## MATERIAL FOR THIS TASK
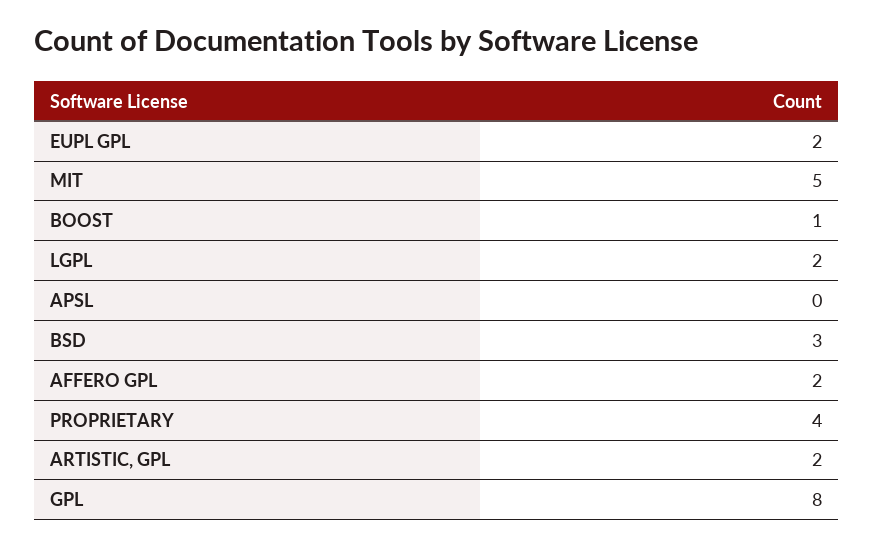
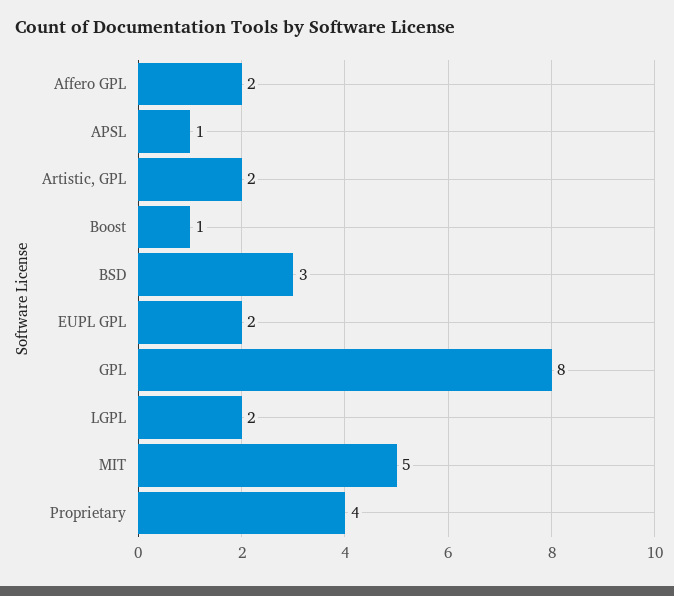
  {
    "EUPL GPL": 2,
    "MIT": 5,
    "BOOST": 1,
    "LGPL": 2,
-   "APSL": 0,
+   "APSL": 1,
    "BSD": 3,
    "AFFERO GPL": 2,
    "PROPRIETARY": 4,
    "ARTISTIC, GPL": 2,
    "GPL": 8
  }

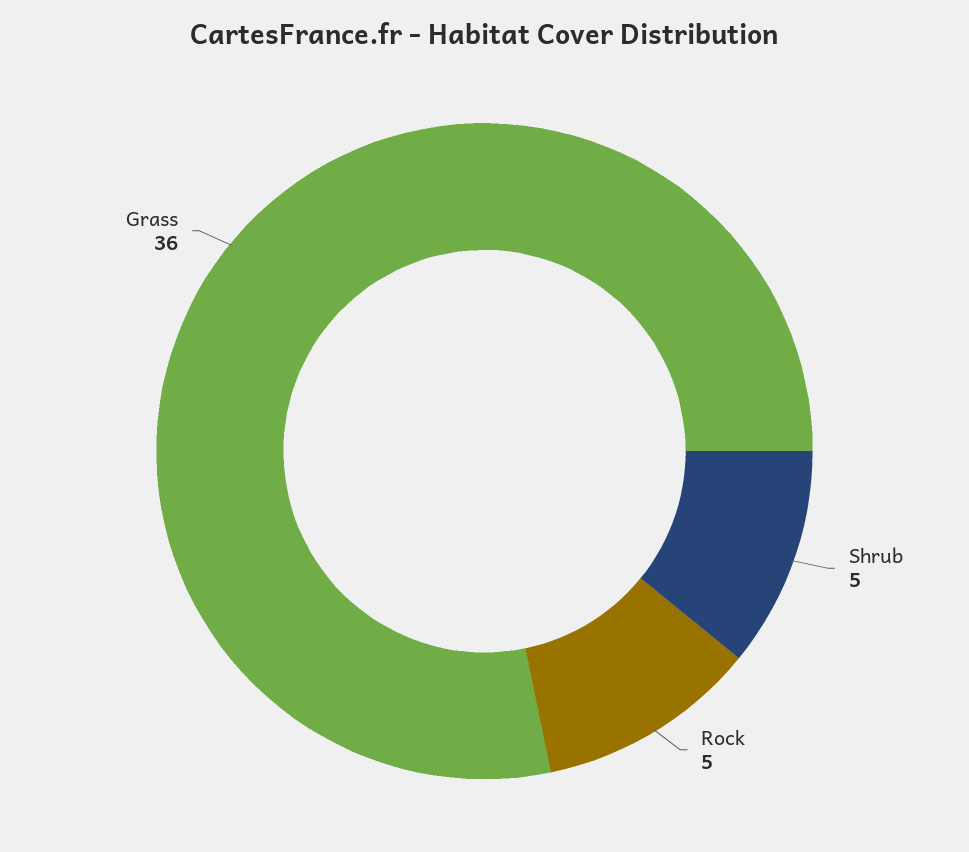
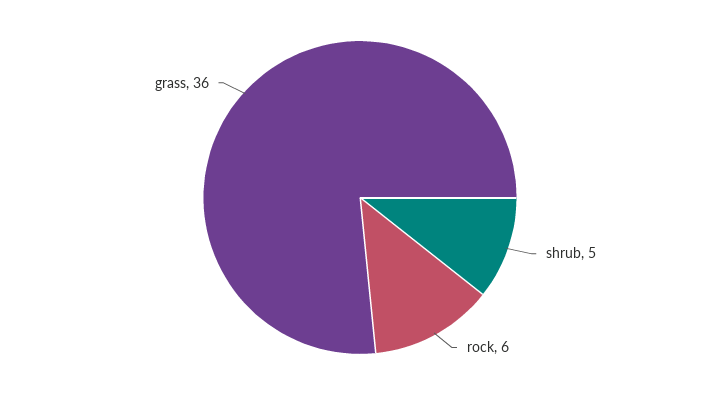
  {
    "Shrub": 5,
-   "Rock": 5,
+   "Rock": 6,
    "Grass": 36
  }

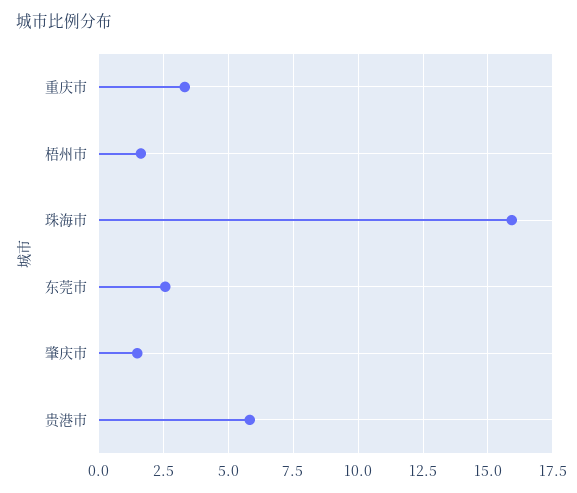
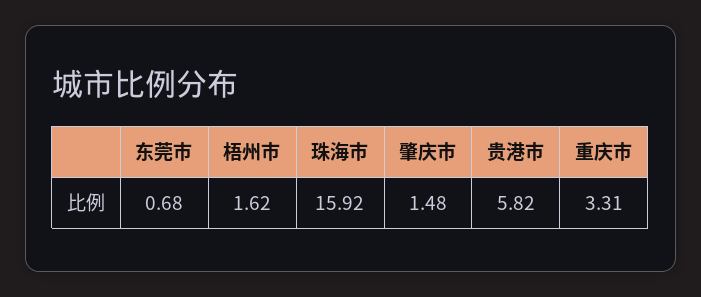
  {
    "重庆市": 3.31,
    "梧州市": 1.62,
    "珠海市": 15.92,
-   "东莞市": 2.5,
+   "东莞市": 0.68,
    "肇庆市": 1.48,
    "贵港市": 5.82
  }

## EXERCISE AIM
Copy all records exactly; omit images.

## SOLVED PROBLEM
  {
    "EUPL GPL": 2,
    "MIT": 5,
    "BOOST": 1,
    "LGPL": 2,
-   "APSL": 0,
+   "APSL": 1,
    "BSD": 3,
    "AFFERO GPL": 2,
    "PROPRIETARY": 4,
    "ARTISTIC, GPL": 2,
    "GPL": 8
  }

  {
    "Shrub": 5,
-   "Rock": 5,
+   "Rock": 6,
    "Grass": 36
  }

  {
    "重庆市": 3.31,
    "梧州市": 1.62,
    "珠海市": 15.92,
-   "东莞市": 2.5,
+   "东莞市": 0.68,
    "肇庆市": 1.48,
    "贵港市": 5.82
  }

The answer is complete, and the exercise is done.